── Supplied records ──

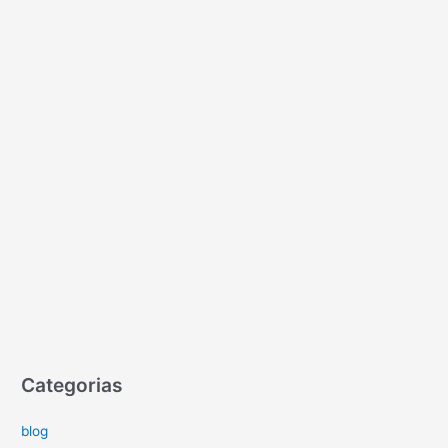
Categorias
blog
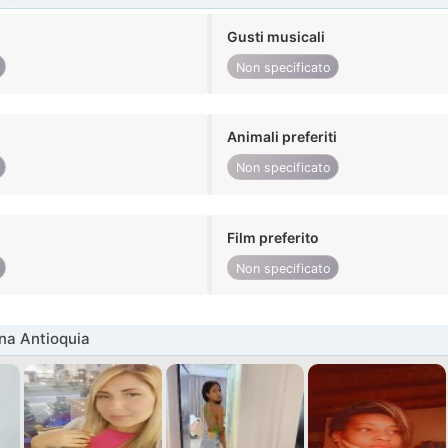
Gusti musicali
Non specificato
Animali preferiti
Non specificato
Film preferito
Non specificato
na Antioquia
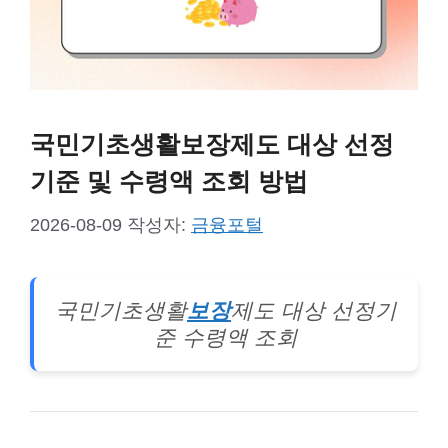
국민기초생활보장제도 대상 선정
기준 및 수령액 조회 방법
2026-08-09
작성자:
금융포털
국민기초생활
보장
제도 대상 선정기
준 수령액 조회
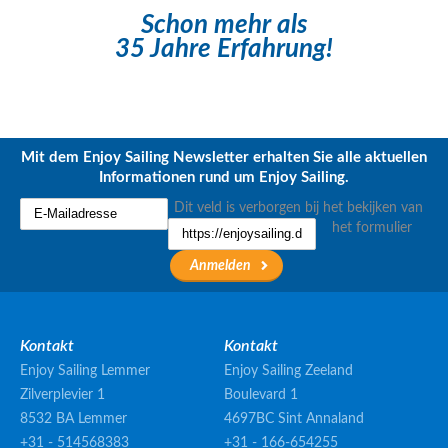
Schon mehr als
35 Jahre Erfahrung!
Mit dem Enjoy Sailing Newsletter erhalten Sie alle aktuellen
Informationen rund um Enjoy Sailing.
Dit veld is verborgen bij het bekijken van
het formulier
Kontakt
Kontakt
Enjoy Sailing Lemmer
Enjoy Sailing Zeeland
Zilverplevier 1
Boulevard 1
8532 BA Lemmer
4697BC Sint Annaland
+31 - 514568383
+31 - 166-654255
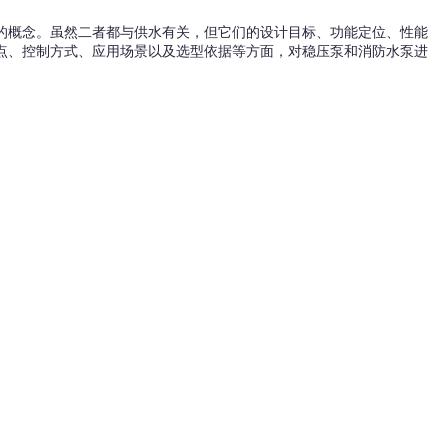
的概念。虽然二者都与供水有关，但它们的设计目标、功能定位、性能
点、控制方式、应用场景以及选型依据等方面，对稳压泵和消防水泵进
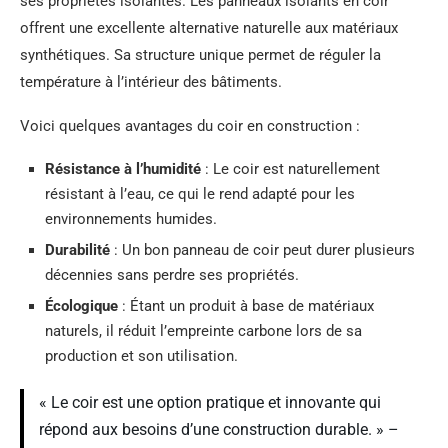
ses propriétés isolantes. Les panneaux isolants en coir
offrent une excellente alternative naturelle aux matériaux
synthétiques. Sa structure unique permet de réguler la
température à l’intérieur des bâtiments.
Voici quelques avantages du coir en construction :
Résistance à l’humidité
: Le coir est naturellement
résistant à l’eau, ce qui le rend adapté pour les
environnements humides.
Durabilité
: Un bon panneau de coir peut durer plusieurs
décennies sans perdre ses propriétés.
Écologique
: Étant un produit à base de matériaux
naturels, il réduit l’empreinte carbone lors de sa
production et son utilisation.
« Le coir est une option pratique et innovante qui
répond aux besoins d’une construction durable. » –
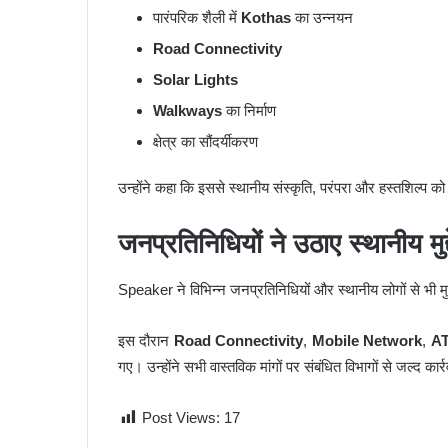
पारंपरिक शैली में
Kothas
का उन्नयन
Road Connectivity
Solar Lights
Walkways
का निर्माण
क्षेत्र का सौंदर्यीकरण
उन्होंने कहा कि इससे स्थानीय संस्कृति, परंपरा और हस्तशिल्प को
जनप्रतिनिधियों ने उठाए स्थानीय मुद्द
Speaker ने विभिन्न जनप्रतिनिधियों और स्थानीय लोगों से भी 
इस दौरान
Road Connectivity
,
Mobile Network
,
AT
गए। उन्होंने सभी वास्तविक मांगों पर संबंधित विभागों से जल्द का
Post Views:
17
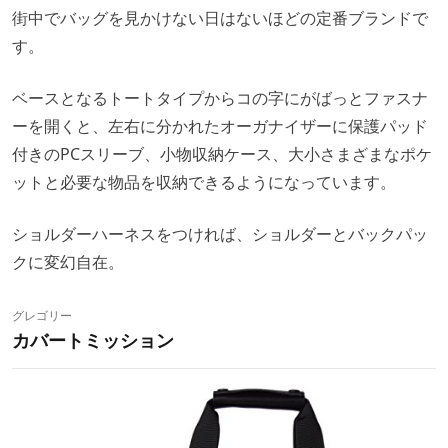
街中でバッグを見かけない日はないほどの定番ブランドで
す。
ベースとなるトートタイプからコの字にがばっとファスナ
ーを開くと、左右に分かれたオーガナイザーに保護パッド
付きのPCスリーブ、小物収納ケース、大小さまざまなポケ
ットと必要な物品を収納できるようになっています。
ショルダーハーネスをつければ、ショルダーとバックパッ
クに変幻自在。
グレゴリー
カバートミッション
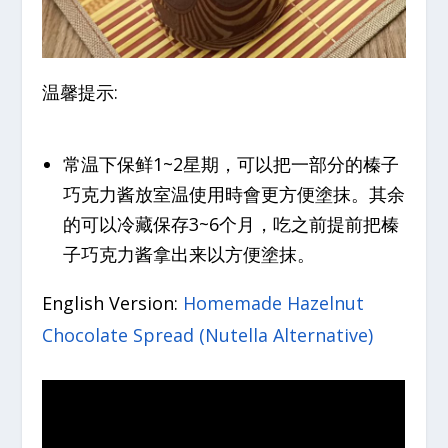
温馨提示:
常温下保鲜1~2星期，可以把一部分的榛子
巧克力酱放室温使用時會更方便塗抹。其余
的可以冷藏保存3~6个月，吃之前提前把榛
子巧克力酱拿出来以方便塗抹。
English Version:
Homemade Hazelnut
Chocolate Spread (Nutella Alternative)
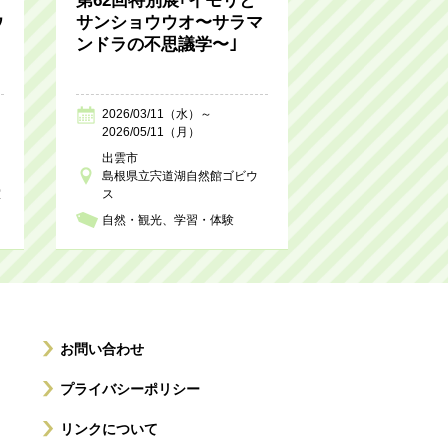
第62回特別展｢イモリと
ウ
サンショウウオ〜サラマ
ンドラの不思議学〜｣
2026/03/11（水）～
2026/05/11（月）
出雲市
島根県立宍道湖自然館ゴビウ
室
ス
自然・観光
学習・体験
お問い合わせ
プライバシーポリシー
リンクについて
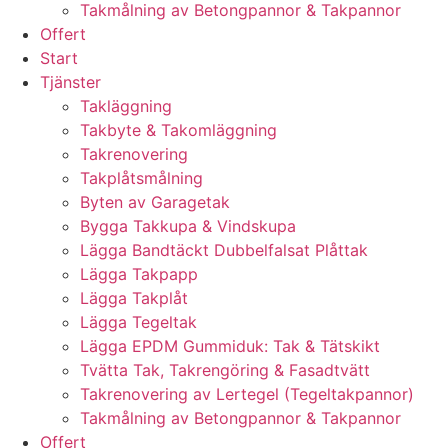
Takmålning av Betongpannor & Takpannor
Offert
Start
Tjänster
Takläggning
Takbyte & Takomläggning
Takrenovering
Takplåtsmålning
Byten av Garagetak
Bygga Takkupa & Vindskupa
Lägga Bandtäckt Dubbelfalsat Plåttak
Lägga Takpapp
Lägga Takplåt
Lägga Tegeltak
Lägga EPDM Gummiduk: Tak & Tätskikt
Tvätta Tak, Takrengöring & Fasadtvätt
Takrenovering av Lertegel (Tegeltakpannor)
Takmålning av Betongpannor & Takpannor
Offert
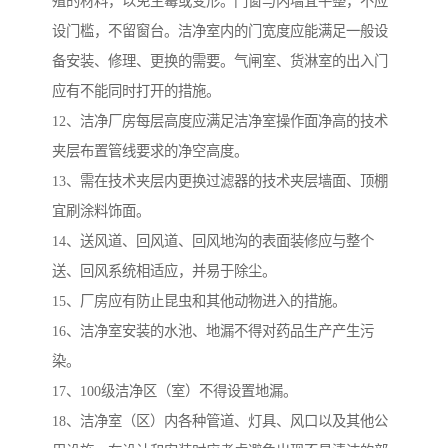
殖的材料，以免生霉或变形。门窗与内墙宜平整，不应
设门槛，不留窗台。洁净室内的门宽度应能满足一般设
备安装、修理、更换的需要。气闸室、货淋室的出入门
应有不能同时打开的措施。
12、洁净厂房每层高度应满足洁净室操作面净高的技术
夹层布置管线要求的净空高度。
13、需在技术夹层内更换过滤器的技术夹层墙面、顶棚
宜刷涂料饰面。
14、送风道、回风道、回风地沟的表面装修应与整个
送、回风系统相适应，并易于除尘。
15、厂房应有防止昆虫和其他动物进入的措施。
16、洁净室安装的水池、地漏不得对药品生产产生污
染。
17、100级洁净区（室）不得设置地漏。
18、洁净室（区）内各种管道、灯具、风口以及其他公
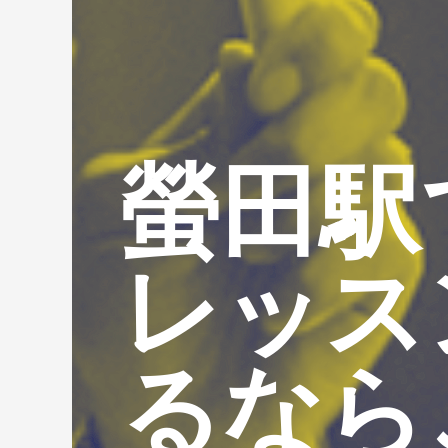
螢田駅
レッス
るなら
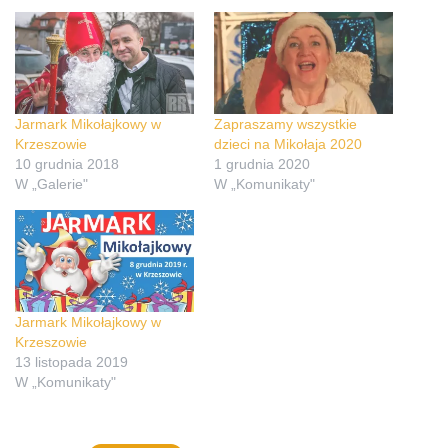
Jarmark Mikołajkowy w
Zapraszamy wszystkie
Krzeszowie
dzieci na Mikołaja 2020
10 grudnia 2018
1 grudnia 2020
W „Galerie"
W „Komunikaty"
Jarmark Mikołajkowy w
Krzeszowie
13 listopada 2019
W „Komunikaty"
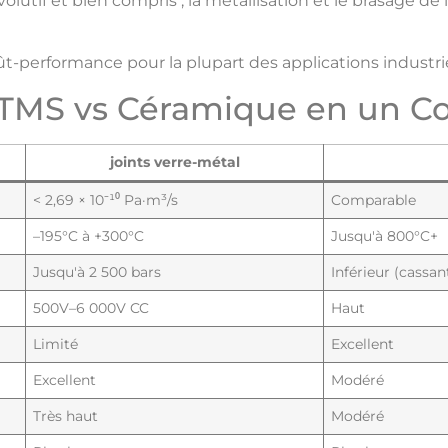
évolutif et bien compris ; la métallisation et le brasage 
t-performance pour la plupart des applications industrie
GTMS vs Céramique en un Co
joints verre-métal
< 2,69 × 10⁻¹⁰ Pa·m³/s
Comparable
–195°C à +300°C
Jusqu'à 800°C+
Jusqu'à 2 500 bars
Inférieur (cassan
500V–6 000V CC
Haut
Limité
Excellent
Excellent
Modéré
Très haut
Modéré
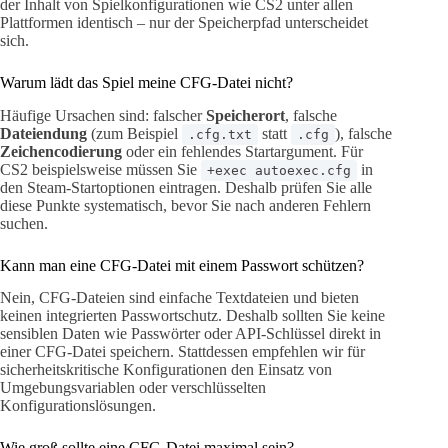
der Inhalt von Spielkonfigurationen wie CS2 unter allen
Plattformen identisch – nur der Speicherpfad unterscheidet
sich.
Warum lädt das Spiel meine CFG-Datei nicht?
Häufige Ursachen sind: falscher
Speicherort
, falsche
Dateiendung
(zum Beispiel
statt
), falsche
.cfg.txt
.cfg
Zeichencodierung
oder ein fehlendes Startargument. Für
CS2 beispielsweise müssen Sie
in
+exec autoexec.cfg
den Steam-Startoptionen eintragen. Deshalb prüfen Sie alle
diese Punkte systematisch, bevor Sie nach anderen Fehlern
suchen.
Kann man eine CFG-Datei mit einem Passwort schützen?
Nein, CFG-Dateien sind einfache Textdateien und bieten
keinen integrierten Passwortschutz. Deshalb sollten Sie keine
sensiblen Daten wie Passwörter oder API-Schlüssel direkt in
einer CFG-Datei speichern. Stattdessen empfehlen wir für
sicherheitskritische Konfigurationen den Einsatz von
Umgebungsvariablen oder verschlüsselten
Konfigurationslösungen.
Wie groß sollte eine CFG-Datei maximal sein?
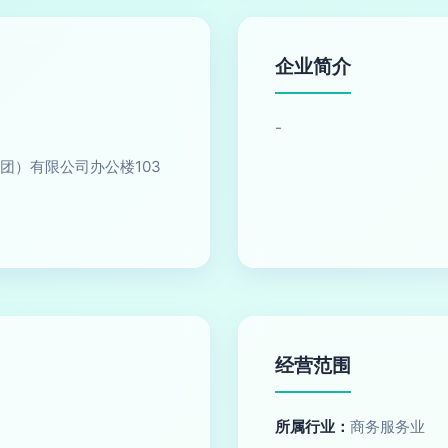
企业简介
-
团）有限公司办公楼103
经营范围
所属行业：
商务服务业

───

### What is needed
Beginning with the line that contains "Warum lädt das Spiel meine CFG-Datei nicht?" and ending with the final line of the listing, return each line exactly. Omit all pictures.

### Expected answer
Warum lädt das Spiel meine CFG-Datei nicht?
Häufige Ursachen sind: falscher
Speicherort
, falsche
Dateiendung
(zum Beispiel
statt
), falsche
.cfg.txt
.cfg
Zeichencodierung
oder ein fehlendes Startargument. Für
CS2 beispielsweise müssen Sie
in
+exec autoexec.cfg
den Steam-Startoptionen eintragen. Deshalb prüfen Sie alle
diese Punkte systematisch, bevor Sie nach anderen Fehlern
suchen.
Kann man eine CFG-Datei mit einem Passwort schützen?
Nein, CFG-Dateien sind einfache Textdateien und bieten
keinen integrierten Passwortschutz. Deshalb sollten Sie keine
sensiblen Daten wie Passwörter oder API-Schlüssel direkt in
einer CFG-Datei speichern. Stattdessen empfehlen wir für
sicherheitskritische Konfigurationen den Einsatz von
Umgebungsvariablen oder verschlüsselten
Konfigurationslösungen.
Wie groß sollte eine CFG-Datei maximal sein?
企业简介
-
团）有限公司办公楼103
经营范围
所属行业：
商务服务业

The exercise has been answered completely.